Predators is being billed as the "true" sequel to the 1987 original starring a mud-caked Arnold Schwarzenegger (beefier than ever back then). While that may have been the filmmakers' intention (Robert Rodriguez produced), that is not the movie I saw on screen. Sure, there are some tonal similiarties to the '87 movie and John Debney does a decent job of capturing the flavor of Alan Silvestri's original score, but Predators lacks the pacing, imagination, action, and parade of '80s beefcakes (Jesse Ventura! Carl Weathers! Bill Duke!) that made the first Predator so memorable. Instead, we get Adrian Brody, Topher Grace (?!!), and a bunch of expendable minority actors walking around in the jungle of the game preserve planet they've been dropped on, getting picked off one by one in between bouts of incessant gabbing. Where's the action? More importantly, where are all the Predators? I expected the stakes to be raised. Nope, there are only 3 Predators on the planet. We're teased with quick glimpses of a Predator bird and dog, but those creatures are quickly abandoned. I wanted a movie like James Cameron's Aliens - what I got was a substandard sequel along the same quality level of the two Alien vs. Predator movies.
Brody stars as Royce, the leader of a pack of degenerate strangers who have been mysteriously dropped on a foliage-filled planet to be hunted by the Predators. Some live, some die - and it ends just like the first Predator - with one of the characters covering themselves in mud to avoid the Predator's infared vision. Not very clever. Word has it that the screenplay (by Alex Litvak & Michael Lynch) is based on a script that Rodriguez was commissioned to write back in the mid-90s. This certainly feels like a work-for-hire - it's no wonder that Rodriguez decided not to direct himself. Why put all that energy into a movie that doesn't raise the stakes at all and gives you no further insight into the Predator creatures?
The action doesn't even really begin until 90 minutes into the movie! A bloated Laurence Fishburne (might be time to start getting into Morpheus shape again) appears midway through, but rather than inject some new energy into the story, he just leads the characters into this truly awful middle section of the film, where everyone hides away in a dark bunker and ... nothing happens.

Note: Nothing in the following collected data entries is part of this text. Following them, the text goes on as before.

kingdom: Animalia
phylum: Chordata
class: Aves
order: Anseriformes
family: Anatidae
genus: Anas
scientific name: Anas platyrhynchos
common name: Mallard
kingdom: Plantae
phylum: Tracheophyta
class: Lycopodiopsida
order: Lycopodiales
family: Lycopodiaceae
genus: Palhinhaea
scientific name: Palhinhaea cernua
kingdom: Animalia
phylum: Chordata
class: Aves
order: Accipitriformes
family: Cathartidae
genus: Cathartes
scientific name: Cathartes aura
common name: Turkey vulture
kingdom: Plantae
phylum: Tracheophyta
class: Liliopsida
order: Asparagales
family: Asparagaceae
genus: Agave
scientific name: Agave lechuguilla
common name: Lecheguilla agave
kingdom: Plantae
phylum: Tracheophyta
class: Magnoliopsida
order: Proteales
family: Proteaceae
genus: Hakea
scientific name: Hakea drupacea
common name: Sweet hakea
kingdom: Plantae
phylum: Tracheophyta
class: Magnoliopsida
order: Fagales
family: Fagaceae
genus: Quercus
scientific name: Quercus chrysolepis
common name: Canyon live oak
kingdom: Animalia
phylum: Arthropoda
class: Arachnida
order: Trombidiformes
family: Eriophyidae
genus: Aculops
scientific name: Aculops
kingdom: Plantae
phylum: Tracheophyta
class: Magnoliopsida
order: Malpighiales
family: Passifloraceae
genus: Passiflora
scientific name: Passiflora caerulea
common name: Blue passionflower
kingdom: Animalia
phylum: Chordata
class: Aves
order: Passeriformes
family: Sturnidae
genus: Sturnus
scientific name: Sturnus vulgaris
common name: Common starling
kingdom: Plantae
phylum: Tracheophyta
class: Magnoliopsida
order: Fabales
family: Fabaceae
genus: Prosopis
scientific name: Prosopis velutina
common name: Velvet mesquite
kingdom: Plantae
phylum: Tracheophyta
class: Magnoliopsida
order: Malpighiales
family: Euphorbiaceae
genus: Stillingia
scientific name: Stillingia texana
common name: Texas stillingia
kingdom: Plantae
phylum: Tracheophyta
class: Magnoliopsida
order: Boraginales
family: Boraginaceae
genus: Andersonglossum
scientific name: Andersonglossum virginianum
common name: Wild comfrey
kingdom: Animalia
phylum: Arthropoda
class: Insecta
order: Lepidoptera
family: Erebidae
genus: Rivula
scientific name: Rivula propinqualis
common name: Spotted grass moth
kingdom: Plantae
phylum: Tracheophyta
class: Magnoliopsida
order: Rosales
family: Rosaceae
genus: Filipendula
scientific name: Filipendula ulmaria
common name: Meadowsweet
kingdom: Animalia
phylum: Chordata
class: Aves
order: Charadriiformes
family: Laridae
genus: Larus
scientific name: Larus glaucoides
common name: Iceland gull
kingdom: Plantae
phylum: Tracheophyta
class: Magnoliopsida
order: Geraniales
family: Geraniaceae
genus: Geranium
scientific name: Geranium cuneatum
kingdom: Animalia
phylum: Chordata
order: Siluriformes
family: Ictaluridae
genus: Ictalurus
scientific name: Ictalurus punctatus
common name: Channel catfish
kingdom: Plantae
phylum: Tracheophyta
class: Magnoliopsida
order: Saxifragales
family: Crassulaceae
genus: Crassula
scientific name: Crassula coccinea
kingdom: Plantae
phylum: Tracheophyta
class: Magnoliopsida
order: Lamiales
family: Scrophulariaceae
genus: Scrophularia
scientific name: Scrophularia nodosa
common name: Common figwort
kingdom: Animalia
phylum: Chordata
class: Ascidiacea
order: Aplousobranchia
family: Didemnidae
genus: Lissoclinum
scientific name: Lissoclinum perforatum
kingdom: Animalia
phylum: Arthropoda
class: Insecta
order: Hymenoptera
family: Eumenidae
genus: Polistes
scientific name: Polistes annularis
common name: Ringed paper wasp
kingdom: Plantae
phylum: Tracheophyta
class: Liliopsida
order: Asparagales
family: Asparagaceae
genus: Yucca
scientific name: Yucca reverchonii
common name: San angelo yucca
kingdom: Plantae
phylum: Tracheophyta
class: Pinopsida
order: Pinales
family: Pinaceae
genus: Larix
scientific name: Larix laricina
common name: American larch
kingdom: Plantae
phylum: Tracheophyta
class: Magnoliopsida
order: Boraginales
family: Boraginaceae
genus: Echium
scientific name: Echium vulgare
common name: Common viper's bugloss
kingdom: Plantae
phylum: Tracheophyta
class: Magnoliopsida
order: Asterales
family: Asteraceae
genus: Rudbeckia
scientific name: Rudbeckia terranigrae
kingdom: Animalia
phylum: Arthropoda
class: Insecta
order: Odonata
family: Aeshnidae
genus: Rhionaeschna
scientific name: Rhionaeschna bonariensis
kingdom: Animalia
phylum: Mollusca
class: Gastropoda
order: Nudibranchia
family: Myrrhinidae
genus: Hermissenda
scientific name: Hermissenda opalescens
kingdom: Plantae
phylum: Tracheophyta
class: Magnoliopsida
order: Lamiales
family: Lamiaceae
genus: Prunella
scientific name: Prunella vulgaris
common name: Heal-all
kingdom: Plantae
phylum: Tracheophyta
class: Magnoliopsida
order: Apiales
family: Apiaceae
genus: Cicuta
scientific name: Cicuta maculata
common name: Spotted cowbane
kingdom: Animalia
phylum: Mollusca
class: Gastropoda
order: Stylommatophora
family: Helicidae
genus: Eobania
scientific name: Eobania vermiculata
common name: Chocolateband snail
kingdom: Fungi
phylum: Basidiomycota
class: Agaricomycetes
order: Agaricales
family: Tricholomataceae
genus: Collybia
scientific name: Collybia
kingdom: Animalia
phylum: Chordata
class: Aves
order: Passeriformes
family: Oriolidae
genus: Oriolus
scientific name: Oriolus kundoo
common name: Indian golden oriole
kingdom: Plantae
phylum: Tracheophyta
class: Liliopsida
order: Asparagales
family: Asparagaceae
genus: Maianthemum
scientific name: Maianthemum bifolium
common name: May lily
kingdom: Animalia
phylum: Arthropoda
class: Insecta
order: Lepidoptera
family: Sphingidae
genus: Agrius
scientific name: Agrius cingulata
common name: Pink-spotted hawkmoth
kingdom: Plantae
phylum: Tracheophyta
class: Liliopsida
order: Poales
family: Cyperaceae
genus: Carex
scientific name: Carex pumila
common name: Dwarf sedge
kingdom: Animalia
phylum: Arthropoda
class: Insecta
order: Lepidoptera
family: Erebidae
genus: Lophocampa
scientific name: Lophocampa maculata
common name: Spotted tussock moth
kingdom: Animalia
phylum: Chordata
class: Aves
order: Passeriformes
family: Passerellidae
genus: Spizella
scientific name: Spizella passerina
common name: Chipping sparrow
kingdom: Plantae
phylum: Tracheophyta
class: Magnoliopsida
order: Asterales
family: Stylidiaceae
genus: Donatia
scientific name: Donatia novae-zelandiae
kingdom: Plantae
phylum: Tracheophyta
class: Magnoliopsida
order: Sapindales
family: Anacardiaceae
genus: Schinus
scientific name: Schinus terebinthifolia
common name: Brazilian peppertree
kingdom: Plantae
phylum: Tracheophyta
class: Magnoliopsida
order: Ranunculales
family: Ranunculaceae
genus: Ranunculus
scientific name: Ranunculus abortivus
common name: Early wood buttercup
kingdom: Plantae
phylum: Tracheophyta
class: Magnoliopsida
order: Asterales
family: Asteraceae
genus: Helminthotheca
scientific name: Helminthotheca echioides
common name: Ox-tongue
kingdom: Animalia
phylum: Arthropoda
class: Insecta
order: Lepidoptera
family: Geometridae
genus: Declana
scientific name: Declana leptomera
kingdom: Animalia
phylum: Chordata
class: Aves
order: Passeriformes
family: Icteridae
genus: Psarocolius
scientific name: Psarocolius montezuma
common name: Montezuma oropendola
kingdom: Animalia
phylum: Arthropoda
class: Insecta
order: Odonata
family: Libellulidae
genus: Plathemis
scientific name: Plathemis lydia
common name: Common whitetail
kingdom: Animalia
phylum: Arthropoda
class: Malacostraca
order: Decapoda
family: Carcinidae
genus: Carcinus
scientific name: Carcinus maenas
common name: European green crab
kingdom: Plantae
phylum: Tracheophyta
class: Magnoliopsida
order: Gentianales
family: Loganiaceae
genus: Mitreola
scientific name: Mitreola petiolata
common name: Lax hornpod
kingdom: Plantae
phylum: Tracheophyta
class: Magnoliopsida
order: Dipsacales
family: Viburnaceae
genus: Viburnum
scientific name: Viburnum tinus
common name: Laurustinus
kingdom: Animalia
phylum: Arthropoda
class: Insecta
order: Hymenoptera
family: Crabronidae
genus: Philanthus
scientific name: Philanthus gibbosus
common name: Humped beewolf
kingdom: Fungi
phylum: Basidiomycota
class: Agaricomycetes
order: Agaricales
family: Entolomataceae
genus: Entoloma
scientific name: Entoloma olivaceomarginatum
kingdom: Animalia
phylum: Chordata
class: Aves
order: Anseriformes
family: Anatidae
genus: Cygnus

This should not be a difficult movie to make. Predators fighting humans, each trying to one-up the other through hunting gamesmanship, and each action sequence punctuated by a kick-ass moment or two. I'm not asking too much here. As it stands, I was so frustrated leaving the theater, I vowed to never see another Predator movie again. Just like I ditched the Saw franchise after the worthless fourth sequel, I think it's time for me (and Fox) to hang up the Predator franchise and call it a day. Let's come up with a new creature, Hollywood!